The building itself is fine, the oldest continuously operating state house in the country, and was the temporary home of the US government in 1783-84. George Washington resigned from the Army there, which is nicely reenacted by bronze statues (so much more satisfying than living reenacters).
A beautiful central hall and dome
with an excellent sectional model to satisfy the architect-geeks.
The legislative chambers are accessible, and show their later remodelingand other period rooms are well-restored.
But the best thing about the capitol is how is situated, on top of a hill, providing a focus for views from all over the city.
There’s a wonderful balance of the formal and the vernacular, what Krier calls the res publica and the res privata. The state house is of central importance, but it is not the only important thing. Views down the main streets end in the harbor, as they should. There are grand houses (I’m not used to seeing Palladian villas in a city and not in the country)
and small row houses and shops from the same period.
Some prominent locations are downright funky
and the buildings from different eras and of different scales are juxtaposed.
Some irregularity in siting is quite welcome, relieving the fairly uniform street walls. (I took this same photo 26 years ago. It’s nice they got around to fixing the porch.)
and there are just fine, elegant buildings from many periods.
and some quirks: three steps, four materials.
Annapolis is this very historic town, full of historic buildings, yet it doesn’t feel precious, or forced (although some of the stores do). I think this is because they’ve avoided the ye-olde self-consciousness. It feels like an old city that has people living in it. They haven’t tried to iron out the anachronisms – it is not a city frozen at one moment in time, but comfortable with many.

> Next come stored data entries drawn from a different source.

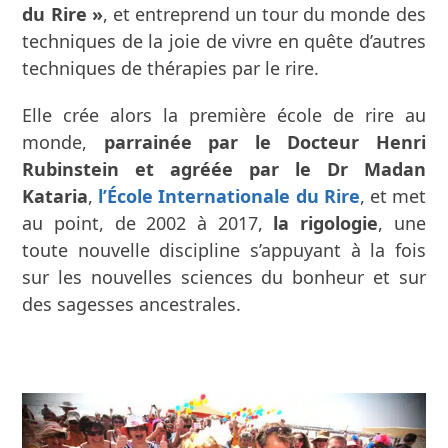
du Rire »
, et entreprend un tour du monde des
techniques de la joie de vivre en quête d’autres
techniques de thérapies par le rire.
Elle crée alors la première école de rire au
monde,
parrainée par le Docteur Henri
Rubinstein et agréée par le Dr Madan
Kataria
,
l’École Internationale du Rire
, et met
au point, de 2002 à 2017,
la rigologie
, une
toute nouvelle discipline s’appuyant à la fois
sur les nouvelles sciences du bonheur et sur
des sagesses ancestrales.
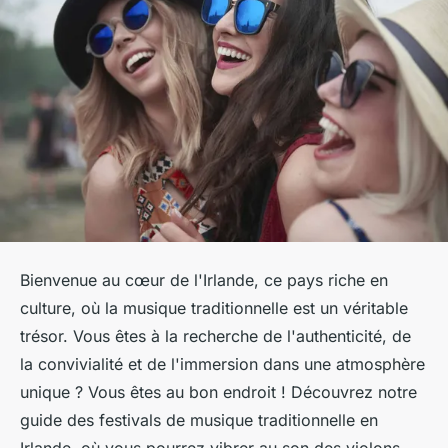
Bienvenue au cœur de l'Irlande, ce pays riche en
culture, où la
musique traditionnelle
est un véritable
trésor. Vous êtes à la recherche de l'authenticité, de
la convivialité et de l'immersion dans une atmosphère
unique ? Vous êtes au bon endroit ! Découvrez notre
guide des festivals de musique traditionnelle en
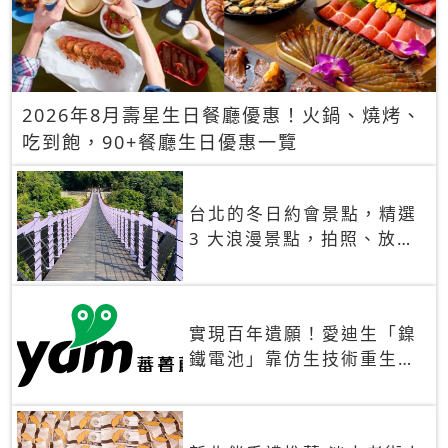
2026年8月壽星生日餐廳優惠！火鍋、燒烤、
吃到飽，90+餐廳生日優惠一覽
台北的冬日約會景點，精選
3 大浪漫景點，拍照、放閃
一次滿足！
實現百年遺願！愛迪生「鎳
鐵電池」靠仿生技術重生
秒充、循環萬次、壽命長達
30年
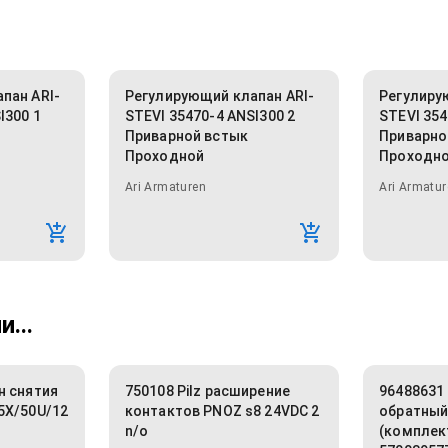
пан ARI-
Регулирующий клапан ARI-
Регулиру
I300 1
STEVI 35470-4 ANSI300 2
STEVI 354
Приварной встык
Приварно
Проходной
Проходн
Ari Armaturen
Ari Armatur
...
н снятия
750108 Pilz расширение
96488631
5X/50U/12
контактов PNOZ s8 24VDC 2
обратный
n/o
(комплек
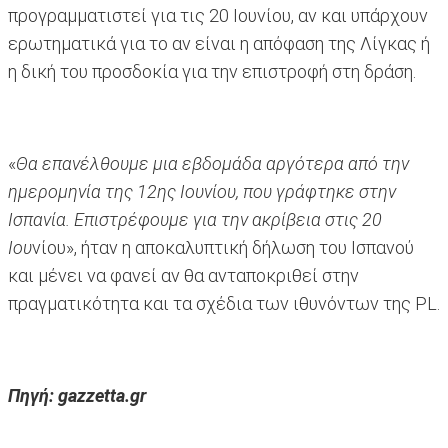
προγραμματιστεί για τις 20 Ιουνίου, αν και υπάρχουν
ερωτηματικά για το αν είναι η απόφαση της Λίγκας ή
η δική του προσδοκία για την επιστροφή στη δράση.
«
Θα επανέλθουμε μια εβδομάδα αργότερα από την
ημερομηνία της 12ης Ιουνίου, που γράφτηκε στην
Ισπανία. Επιστρέφουμε για την ακρίβεια στις 20
Ιου
νίου», ήταν η αποκαλυπτική δήλωση του Ισπανού
και μένει να φανεί αν θα ανταποκριθεί στην
πραγματικότητα και τα σχέδια των ιθυνόντων της PL.
Πηγή: gazzetta.gr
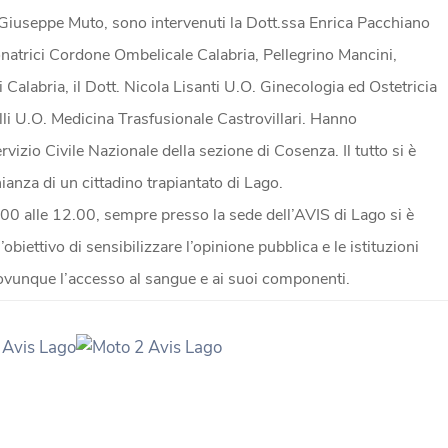
 Giuseppe Muto, sono intervenuti la Dott.ssa Enrica Pacchiano
rici Cordone Ombelicale Calabria, Pellegrino Mancini,
 Calabria, il Dott. Nicola Lisanti U.O. Ginecologia ed Ostetricia
ulli U.O. Medicina Trasfusionale Castrovillari. Hanno
vizio Civile Nazionale della sezione di Cosenza. Il tutto si è
anza di un cittadino trapiantato di Lago.
 alle 12.00, sempre presso la sede dell’AVIS di Lago si è
’obiettivo di sensibilizzare l’opinione pubblica e le istituzioni
ovunque l’accesso al sangue e ai suoi componenti.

They were also smart (or lucky) enough to not have many bad 20th-century intruders. (I don’t think it’s at all impossible for there to be excellent modern buildings in a context such as this – there are many examples in Europe and a few in this country. It’s just highly unlikely.) Annapolis avoided the modernist disrupters (of course, if you go a few miles to the edge of town, it’s just like the rest of America), and also the faux-historical imitators. It avoided urban renewal, and apparently it avoided grand redevelopment schemes. Being in such a coherent urban environment makes you realize how rare they are in this country, and how we managed to dodge a bullet a few times.